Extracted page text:
'''

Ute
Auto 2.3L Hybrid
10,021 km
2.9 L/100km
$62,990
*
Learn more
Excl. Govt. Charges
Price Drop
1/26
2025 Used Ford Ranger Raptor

'''

▸ GOAL OF THE EXERCISE
Quote every line in the entries above word for word, keeping the original order.

▸ ANSWER TO THIS TASK
Ute
Auto 2.3L Hybrid
10,021 km
2.9 L/100km
$62,990
*
Learn more
Excl. Govt. Charges
Price Drop
1/26
2025 Used Ford Ranger Raptor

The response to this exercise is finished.